**** EXERCISE MATERIAL

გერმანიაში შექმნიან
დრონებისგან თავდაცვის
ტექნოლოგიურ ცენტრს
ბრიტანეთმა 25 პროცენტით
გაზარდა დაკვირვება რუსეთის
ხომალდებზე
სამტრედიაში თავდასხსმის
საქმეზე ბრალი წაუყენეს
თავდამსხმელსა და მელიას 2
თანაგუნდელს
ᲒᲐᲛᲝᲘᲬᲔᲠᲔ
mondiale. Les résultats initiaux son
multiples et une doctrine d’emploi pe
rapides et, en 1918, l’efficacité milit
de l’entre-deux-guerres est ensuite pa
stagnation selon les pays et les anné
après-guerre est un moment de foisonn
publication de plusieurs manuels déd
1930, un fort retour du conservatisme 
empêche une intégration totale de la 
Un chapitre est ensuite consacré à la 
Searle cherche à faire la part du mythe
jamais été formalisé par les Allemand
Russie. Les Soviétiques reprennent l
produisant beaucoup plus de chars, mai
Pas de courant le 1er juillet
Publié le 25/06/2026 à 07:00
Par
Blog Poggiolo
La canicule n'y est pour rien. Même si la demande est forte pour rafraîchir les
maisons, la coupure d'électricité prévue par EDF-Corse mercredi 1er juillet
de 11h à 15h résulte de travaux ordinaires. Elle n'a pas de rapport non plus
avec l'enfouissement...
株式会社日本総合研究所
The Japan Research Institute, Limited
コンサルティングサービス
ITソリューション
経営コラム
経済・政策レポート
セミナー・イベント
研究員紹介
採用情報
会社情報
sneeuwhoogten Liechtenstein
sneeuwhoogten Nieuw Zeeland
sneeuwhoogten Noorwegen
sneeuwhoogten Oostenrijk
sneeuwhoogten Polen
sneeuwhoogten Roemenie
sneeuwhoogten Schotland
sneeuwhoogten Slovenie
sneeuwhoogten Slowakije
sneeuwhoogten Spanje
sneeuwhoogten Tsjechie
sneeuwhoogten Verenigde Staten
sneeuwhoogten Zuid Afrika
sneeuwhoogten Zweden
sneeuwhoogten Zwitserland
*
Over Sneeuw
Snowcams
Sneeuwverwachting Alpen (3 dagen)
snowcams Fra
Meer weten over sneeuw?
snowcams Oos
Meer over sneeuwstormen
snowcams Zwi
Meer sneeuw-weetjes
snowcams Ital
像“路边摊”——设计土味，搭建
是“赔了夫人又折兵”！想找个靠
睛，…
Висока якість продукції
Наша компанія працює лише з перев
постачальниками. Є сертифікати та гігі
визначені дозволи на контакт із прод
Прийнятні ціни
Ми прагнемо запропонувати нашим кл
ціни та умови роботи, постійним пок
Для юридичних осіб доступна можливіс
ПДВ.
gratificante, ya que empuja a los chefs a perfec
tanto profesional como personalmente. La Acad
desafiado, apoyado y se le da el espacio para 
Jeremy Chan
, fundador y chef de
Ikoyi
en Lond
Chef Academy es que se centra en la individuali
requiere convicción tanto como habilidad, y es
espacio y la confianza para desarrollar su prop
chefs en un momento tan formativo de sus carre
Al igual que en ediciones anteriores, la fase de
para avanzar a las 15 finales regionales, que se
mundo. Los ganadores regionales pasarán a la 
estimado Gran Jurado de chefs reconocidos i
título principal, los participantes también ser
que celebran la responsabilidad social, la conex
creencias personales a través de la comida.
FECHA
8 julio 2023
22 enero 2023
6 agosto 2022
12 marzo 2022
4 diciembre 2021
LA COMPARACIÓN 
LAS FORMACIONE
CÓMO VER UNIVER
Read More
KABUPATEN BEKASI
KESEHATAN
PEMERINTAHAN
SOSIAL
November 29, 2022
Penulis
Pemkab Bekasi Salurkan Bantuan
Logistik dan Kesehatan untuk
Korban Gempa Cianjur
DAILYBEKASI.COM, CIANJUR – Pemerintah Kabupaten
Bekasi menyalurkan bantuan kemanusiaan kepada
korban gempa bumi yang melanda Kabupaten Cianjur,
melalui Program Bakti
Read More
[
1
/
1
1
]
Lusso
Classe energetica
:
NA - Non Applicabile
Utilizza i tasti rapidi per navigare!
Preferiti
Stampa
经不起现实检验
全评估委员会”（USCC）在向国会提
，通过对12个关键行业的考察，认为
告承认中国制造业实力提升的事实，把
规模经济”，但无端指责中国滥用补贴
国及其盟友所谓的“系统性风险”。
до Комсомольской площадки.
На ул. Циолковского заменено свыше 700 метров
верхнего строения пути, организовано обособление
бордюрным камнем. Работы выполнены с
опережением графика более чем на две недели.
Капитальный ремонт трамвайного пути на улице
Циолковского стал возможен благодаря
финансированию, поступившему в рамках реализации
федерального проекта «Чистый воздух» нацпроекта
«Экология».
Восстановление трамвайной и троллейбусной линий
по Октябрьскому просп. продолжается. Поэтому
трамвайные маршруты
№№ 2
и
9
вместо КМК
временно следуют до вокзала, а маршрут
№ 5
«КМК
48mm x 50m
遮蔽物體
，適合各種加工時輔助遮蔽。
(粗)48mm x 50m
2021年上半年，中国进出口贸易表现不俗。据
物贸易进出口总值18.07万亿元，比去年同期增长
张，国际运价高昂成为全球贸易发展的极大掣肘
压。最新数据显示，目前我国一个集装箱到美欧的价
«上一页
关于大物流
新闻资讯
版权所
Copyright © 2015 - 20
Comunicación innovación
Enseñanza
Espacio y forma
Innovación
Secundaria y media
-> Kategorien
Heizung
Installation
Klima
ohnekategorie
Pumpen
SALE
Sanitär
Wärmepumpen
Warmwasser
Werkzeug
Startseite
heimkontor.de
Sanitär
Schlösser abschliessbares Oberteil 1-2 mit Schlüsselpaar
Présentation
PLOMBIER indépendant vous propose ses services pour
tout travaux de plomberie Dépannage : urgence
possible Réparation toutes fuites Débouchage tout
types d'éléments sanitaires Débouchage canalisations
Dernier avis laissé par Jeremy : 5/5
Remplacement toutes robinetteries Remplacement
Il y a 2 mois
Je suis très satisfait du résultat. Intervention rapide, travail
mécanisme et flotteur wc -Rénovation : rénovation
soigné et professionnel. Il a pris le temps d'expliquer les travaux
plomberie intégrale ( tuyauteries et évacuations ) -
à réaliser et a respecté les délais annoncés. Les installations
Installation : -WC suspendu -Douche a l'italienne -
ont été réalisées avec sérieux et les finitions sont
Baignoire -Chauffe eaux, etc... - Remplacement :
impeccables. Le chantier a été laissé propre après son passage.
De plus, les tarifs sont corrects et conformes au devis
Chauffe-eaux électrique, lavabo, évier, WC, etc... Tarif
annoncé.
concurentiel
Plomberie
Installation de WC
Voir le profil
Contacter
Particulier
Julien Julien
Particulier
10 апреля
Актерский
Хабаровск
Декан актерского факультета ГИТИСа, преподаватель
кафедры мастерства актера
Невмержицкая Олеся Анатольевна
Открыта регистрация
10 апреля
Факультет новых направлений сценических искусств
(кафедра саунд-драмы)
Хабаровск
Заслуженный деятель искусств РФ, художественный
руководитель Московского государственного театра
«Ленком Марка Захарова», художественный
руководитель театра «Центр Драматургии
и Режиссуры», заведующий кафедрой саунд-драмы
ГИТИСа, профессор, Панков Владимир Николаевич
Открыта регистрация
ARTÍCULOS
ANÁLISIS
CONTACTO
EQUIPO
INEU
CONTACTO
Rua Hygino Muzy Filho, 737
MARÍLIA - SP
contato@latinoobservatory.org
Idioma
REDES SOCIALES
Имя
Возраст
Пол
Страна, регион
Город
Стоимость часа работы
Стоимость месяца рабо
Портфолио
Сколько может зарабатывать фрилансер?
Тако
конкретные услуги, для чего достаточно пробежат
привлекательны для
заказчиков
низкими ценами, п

********

• [INSTRUCTION]:
Please rewrite the text of all the items above, putting "snow depth" wherever "sneeuwhoogten" appears and keeping everything else the same.

• [EXPECTED ANSWER]:
გერმანიაში შექმნიან
დრონებისგან თავდაცვის
ტექნოლოგიურ ცენტრს
ბრიტანეთმა 25 პროცენტით
გაზარდა დაკვირვება რუსეთის
ხომალდებზე
სამტრედიაში თავდასხსმის
საქმეზე ბრალი წაუყენეს
თავდამსხმელსა და მელიას 2
თანაგუნდელს
ᲒᲐᲛᲝᲘᲬᲔᲠᲔ
mondiale. Les résultats initiaux son
multiples et une doctrine d’emploi pe
rapides et, en 1918, l’efficacité milit
de l’entre-deux-guerres est ensuite pa
stagnation selon les pays et les anné
après-guerre est un moment de foisonn
publication de plusieurs manuels déd
1930, un fort retour du conservatisme 
empêche une intégration totale de la 
Un chapitre est ensuite consacré à la 
Searle cherche à faire la part du mythe
jamais été formalisé par les Allemand
Russie. Les Soviétiques reprennent l
produisant beaucoup plus de chars, mai
Pas de courant le 1er juillet
Publié le 25/06/2026 à 07:00
Par
Blog Poggiolo
La canicule n'y est pour rien. Même si la demande est forte pour rafraîchir les
maisons, la coupure d'électricité prévue par EDF-Corse mercredi 1er juillet
de 11h à 15h résulte de travaux ordinaires. Elle n'a pas de rapport non plus
avec l'enfouissement...
株式会社日本総合研究所
The Japan Research Institute, Limited
コンサルティングサービス
ITソリューション
経営コラム
経済・政策レポート
セミナー・イベント
研究員紹介
採用情報
会社情報
snow depth Liechtenstein
snow depth Nieuw Zeeland
snow depth Noorwegen
snow depth Oostenrijk
snow depth Polen
snow depth Roemenie
snow depth Schotland
snow depth Slovenie
snow depth Slowakije
snow depth Spanje
snow depth Tsjechie
snow depth Verenigde Staten
snow depth Zuid Afrika
snow depth Zweden
snow depth Zwitserland
*
Over Sneeuw
Snowcams
Sneeuwverwachting Alpen (3 dagen)
snowcams Fra
Meer weten over sneeuw?
snowcams Oos
Meer over sneeuwstormen
snowcams Zwi
Meer sneeuw-weetjes
snowcams Ital
像“路边摊”——设计土味，搭建
是“赔了夫人又折兵”！想找个靠
睛，…
Висока якість продукції
Наша компанія працює лише з перев
постачальниками. Є сертифікати та гігі
визначені дозволи на контакт із прод
Прийнятні ціни
Ми прагнемо запропонувати нашим кл
ціни та умови роботи, постійним пок
Для юридичних осіб доступна можливіс
ПДВ.
gratificante, ya que empuja a los chefs a perfec
tanto profesional como personalmente. La Acad
desafiado, apoyado y se le da el espacio para 
Jeremy Chan
, fundador y chef de
Ikoyi
en Lond
Chef Academy es que se centra en la individuali
requiere convicción tanto como habilidad, y es
espacio y la confianza para desarrollar su prop
chefs en un momento tan formativo de sus carre
Al igual que en ediciones anteriores, la fase de
para avanzar a las 15 finales regionales, que se
mundo. Los ganadores regionales pasarán a la 
estimado Gran Jurado de chefs reconocidos i
título principal, los participantes también ser
que celebran la responsabilidad social, la conex
creencias personales a través de la comida.
FECHA
8 julio 2023
22 enero 2023
6 agosto 2022
12 marzo 2022
4 diciembre 2021
LA COMPARACIÓN 
LAS FORMACIONE
CÓMO VER UNIVER
Read More
KABUPATEN BEKASI
KESEHATAN
PEMERINTAHAN
SOSIAL
November 29, 2022
Penulis
Pemkab Bekasi Salurkan Bantuan
Logistik dan Kesehatan untuk
Korban Gempa Cianjur
DAILYBEKASI.COM, CIANJUR – Pemerintah Kabupaten
Bekasi menyalurkan bantuan kemanusiaan kepada
korban gempa bumi yang melanda Kabupaten Cianjur,
melalui Program Bakti
Read More
[
1
/
1
1
]
Lusso
Classe energetica
:
NA - Non Applicabile
Utilizza i tasti rapidi per navigare!
Preferiti
Stampa
经不起现实检验
全评估委员会”（USCC）在向国会提
，通过对12个关键行业的考察，认为
告承认中国制造业实力提升的事实，把
规模经济”，但无端指责中国滥用补贴
国及其盟友所谓的“系统性风险”。
до Комсомольской площадки.
На ул. Циолковского заменено свыше 700 метров
верхнего строения пути, организовано обособление
бордюрным камнем. Работы выполнены с
опережением графика более чем на две недели.
Капитальный ремонт трамвайного пути на улице
Циолковского стал возможен благодаря
финансированию, поступившему в рамках реализации
федерального проекта «Чистый воздух» нацпроекта
«Экология».
Восстановление трамвайной и троллейбусной линий
по Октябрьскому просп. продолжается. Поэтому
трамвайные маршруты
№№ 2
и
9
вместо КМК
временно следуют до вокзала, а маршрут
№ 5
«КМК
48mm x 50m
遮蔽物體
，適合各種加工時輔助遮蔽。
(粗)48mm x 50m
2021年上半年，中国进出口贸易表现不俗。据
物贸易进出口总值18.07万亿元，比去年同期增长
张，国际运价高昂成为全球贸易发展的极大掣肘
压。最新数据显示，目前我国一个集装箱到美欧的价
«上一页
关于大物流
新闻资讯
版权所
Copyright © 2015 - 20
Comunicación innovación
Enseñanza
Espacio y forma
Innovación
Secundaria y media
-> Kategorien
Heizung
Installation
Klima
ohnekategorie
Pumpen
SALE
Sanitär
Wärmepumpen
Warmwasser
Werkzeug
Startseite
heimkontor.de
Sanitär
Schlösser abschliessbares Oberteil 1-2 mit Schlüsselpaar
Présentation
PLOMBIER indépendant vous propose ses services pour
tout travaux de plomberie Dépannage : urgence
possible Réparation toutes fuites Débouchage tout
types d'éléments sanitaires Débouchage canalisations
Dernier avis laissé par Jeremy : 5/5
Remplacement toutes robinetteries Remplacement
Il y a 2 mois
Je suis très satisfait du résultat. Intervention rapide, travail
mécanisme et flotteur wc -Rénovation : rénovation
soigné et professionnel. Il a pris le temps d'expliquer les travaux
plomberie intégrale ( tuyauteries et évacuations ) -
à réaliser et a respecté les délais annoncés. Les installations
Installation : -WC suspendu -Douche a l'italienne -
ont été réalisées avec sérieux et les finitions sont
Baignoire -Chauffe eaux, etc... - Remplacement :
impeccables. Le chantier a été laissé propre après son passage.
De plus, les tarifs sont corrects et conformes au devis
Chauffe-eaux électrique, lavabo, évier, WC, etc... Tarif
annoncé.
concurentiel
Plomberie
Installation de WC
Voir le profil
Contacter
Particulier
Julien Julien
Particulier
10 апреля
Актерский
Хабаровск
Декан актерского факультета ГИТИСа, преподаватель
кафедры мастерства актера
Невмержицкая Олеся Анатольевна
Открыта регистрация
10 апреля
Факультет новых направлений сценических искусств
(кафедра саунд-драмы)
Хабаровск
Заслуженный деятель искусств РФ, художественный
руководитель Московского государственного театра
«Ленком Марка Захарова», художественный
руководитель театра «Центр Драматургии
и Режиссуры», заведующий кафедрой саунд-драмы
ГИТИСа, профессор, Панков Владимир Николаевич
Открыта регистрация
ARTÍCULOS
ANÁLISIS
CONTACTO
EQUIPO
INEU
CONTACTO
Rua Hygino Muzy Filho, 737
MARÍLIA - SP
contato@latinoobservatory.org
Idioma
REDES SOCIALES
Имя
Возраст
Пол
Страна, регион
Город
Стоимость часа работы
Стоимость месяца рабо
Портфолио
Сколько может зарабатывать фрилансер?
Тако
конкретные услуги, для чего достаточно пробежат
привлекательны для
заказчиков
низкими ценами, п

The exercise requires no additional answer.